## WHAT YOU NEED TO DO
Below are the records; copy exactly the stretch from the line containing "of week | | | |" through the line containing "Registration time | | | |", both ends included, and nothing else.

[Extracted page text data]
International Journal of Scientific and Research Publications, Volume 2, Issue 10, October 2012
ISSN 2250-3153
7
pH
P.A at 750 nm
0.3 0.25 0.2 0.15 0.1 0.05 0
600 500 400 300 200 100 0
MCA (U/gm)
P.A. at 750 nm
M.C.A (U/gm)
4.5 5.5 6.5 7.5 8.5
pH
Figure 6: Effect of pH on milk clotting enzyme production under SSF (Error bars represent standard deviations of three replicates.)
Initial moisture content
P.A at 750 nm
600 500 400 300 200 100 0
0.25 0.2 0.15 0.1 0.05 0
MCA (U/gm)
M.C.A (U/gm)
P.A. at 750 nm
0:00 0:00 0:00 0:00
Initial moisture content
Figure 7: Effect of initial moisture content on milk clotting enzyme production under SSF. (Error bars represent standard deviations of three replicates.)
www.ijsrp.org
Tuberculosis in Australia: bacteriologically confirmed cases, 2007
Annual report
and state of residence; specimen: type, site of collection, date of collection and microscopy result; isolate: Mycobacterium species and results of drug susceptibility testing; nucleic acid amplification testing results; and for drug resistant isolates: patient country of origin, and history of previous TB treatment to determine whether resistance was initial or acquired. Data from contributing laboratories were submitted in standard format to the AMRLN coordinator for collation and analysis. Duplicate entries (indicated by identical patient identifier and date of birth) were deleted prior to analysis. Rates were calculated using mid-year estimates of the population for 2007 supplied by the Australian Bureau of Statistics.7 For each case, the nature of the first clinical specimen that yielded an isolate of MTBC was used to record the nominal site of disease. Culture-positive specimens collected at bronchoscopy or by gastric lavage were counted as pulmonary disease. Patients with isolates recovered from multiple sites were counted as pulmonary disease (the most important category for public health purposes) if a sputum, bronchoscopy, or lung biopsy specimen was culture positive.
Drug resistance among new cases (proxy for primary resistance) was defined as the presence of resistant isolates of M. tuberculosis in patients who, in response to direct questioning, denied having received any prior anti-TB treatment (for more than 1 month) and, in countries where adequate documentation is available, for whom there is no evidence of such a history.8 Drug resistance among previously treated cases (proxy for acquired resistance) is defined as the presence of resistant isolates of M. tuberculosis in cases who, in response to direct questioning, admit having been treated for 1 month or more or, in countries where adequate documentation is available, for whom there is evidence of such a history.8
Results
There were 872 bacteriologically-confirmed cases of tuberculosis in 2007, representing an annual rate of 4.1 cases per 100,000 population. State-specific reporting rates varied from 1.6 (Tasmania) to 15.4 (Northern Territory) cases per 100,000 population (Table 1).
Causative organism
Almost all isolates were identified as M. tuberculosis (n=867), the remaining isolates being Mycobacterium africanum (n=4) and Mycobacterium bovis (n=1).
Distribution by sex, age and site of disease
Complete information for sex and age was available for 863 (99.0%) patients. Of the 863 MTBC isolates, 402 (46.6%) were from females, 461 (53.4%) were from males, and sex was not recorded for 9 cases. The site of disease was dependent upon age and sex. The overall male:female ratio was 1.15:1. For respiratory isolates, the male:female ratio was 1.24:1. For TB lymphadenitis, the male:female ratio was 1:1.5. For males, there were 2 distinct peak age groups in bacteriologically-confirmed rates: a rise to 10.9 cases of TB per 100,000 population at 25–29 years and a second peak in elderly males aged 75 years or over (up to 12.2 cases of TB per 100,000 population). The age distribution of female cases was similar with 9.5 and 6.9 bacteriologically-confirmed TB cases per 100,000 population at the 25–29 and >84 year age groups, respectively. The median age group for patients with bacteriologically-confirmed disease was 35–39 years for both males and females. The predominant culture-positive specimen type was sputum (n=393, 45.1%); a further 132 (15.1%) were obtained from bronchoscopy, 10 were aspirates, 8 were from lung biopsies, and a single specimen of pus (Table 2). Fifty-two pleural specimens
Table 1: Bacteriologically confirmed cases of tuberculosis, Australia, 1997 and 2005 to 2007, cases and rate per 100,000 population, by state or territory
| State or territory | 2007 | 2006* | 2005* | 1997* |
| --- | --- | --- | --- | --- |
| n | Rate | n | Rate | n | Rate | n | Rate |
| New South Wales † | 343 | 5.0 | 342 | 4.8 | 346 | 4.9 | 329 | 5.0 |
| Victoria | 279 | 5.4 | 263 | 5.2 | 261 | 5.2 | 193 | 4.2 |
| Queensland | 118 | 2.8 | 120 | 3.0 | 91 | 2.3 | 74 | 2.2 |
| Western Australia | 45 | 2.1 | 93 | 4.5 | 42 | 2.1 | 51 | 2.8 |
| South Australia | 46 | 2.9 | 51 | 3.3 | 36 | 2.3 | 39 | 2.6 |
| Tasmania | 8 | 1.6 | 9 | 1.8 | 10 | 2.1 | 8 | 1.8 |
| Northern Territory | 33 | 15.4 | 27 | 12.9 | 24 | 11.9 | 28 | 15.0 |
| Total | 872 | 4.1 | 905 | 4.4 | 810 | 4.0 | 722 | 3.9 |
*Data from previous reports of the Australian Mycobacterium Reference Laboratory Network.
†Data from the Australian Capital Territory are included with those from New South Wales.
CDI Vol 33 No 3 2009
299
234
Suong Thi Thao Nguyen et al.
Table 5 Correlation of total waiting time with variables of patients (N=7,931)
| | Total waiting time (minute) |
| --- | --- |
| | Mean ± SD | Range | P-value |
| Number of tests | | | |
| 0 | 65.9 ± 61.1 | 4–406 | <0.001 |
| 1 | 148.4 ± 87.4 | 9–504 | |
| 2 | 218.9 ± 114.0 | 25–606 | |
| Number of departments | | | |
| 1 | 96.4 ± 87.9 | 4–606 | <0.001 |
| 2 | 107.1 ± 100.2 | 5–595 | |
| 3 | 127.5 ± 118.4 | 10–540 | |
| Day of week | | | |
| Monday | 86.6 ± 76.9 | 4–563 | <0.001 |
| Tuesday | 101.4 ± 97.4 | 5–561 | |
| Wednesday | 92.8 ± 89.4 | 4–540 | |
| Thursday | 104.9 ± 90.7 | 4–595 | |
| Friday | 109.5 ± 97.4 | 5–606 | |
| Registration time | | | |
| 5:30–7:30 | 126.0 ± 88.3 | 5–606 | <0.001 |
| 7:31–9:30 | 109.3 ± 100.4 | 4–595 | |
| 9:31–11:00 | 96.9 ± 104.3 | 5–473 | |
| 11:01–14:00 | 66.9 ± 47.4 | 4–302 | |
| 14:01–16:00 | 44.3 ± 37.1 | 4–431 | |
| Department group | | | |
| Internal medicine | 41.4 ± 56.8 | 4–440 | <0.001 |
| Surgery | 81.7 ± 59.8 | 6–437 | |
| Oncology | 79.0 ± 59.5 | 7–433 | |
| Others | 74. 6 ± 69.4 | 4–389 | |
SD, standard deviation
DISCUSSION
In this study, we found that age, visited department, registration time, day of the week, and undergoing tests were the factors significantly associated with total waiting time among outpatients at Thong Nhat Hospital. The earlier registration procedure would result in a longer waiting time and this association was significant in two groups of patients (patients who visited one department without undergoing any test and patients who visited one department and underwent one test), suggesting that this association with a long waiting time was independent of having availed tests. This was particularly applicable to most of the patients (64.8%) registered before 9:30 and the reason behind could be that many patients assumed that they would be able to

## WRITTEN RESPONSE
| Day of week | | | |
| Monday | 86.6 ± 76.9 | 4–563 | <0.001 |
| Tuesday | 101.4 ± 97.4 | 5–561 | |
| Wednesday | 92.8 ± 89.4 | 4–540 | |
| Thursday | 104.9 ± 90.7 | 4–595 | |
| Friday | 109.5 ± 97.4 | 5–606 | |
| Registration time | | | |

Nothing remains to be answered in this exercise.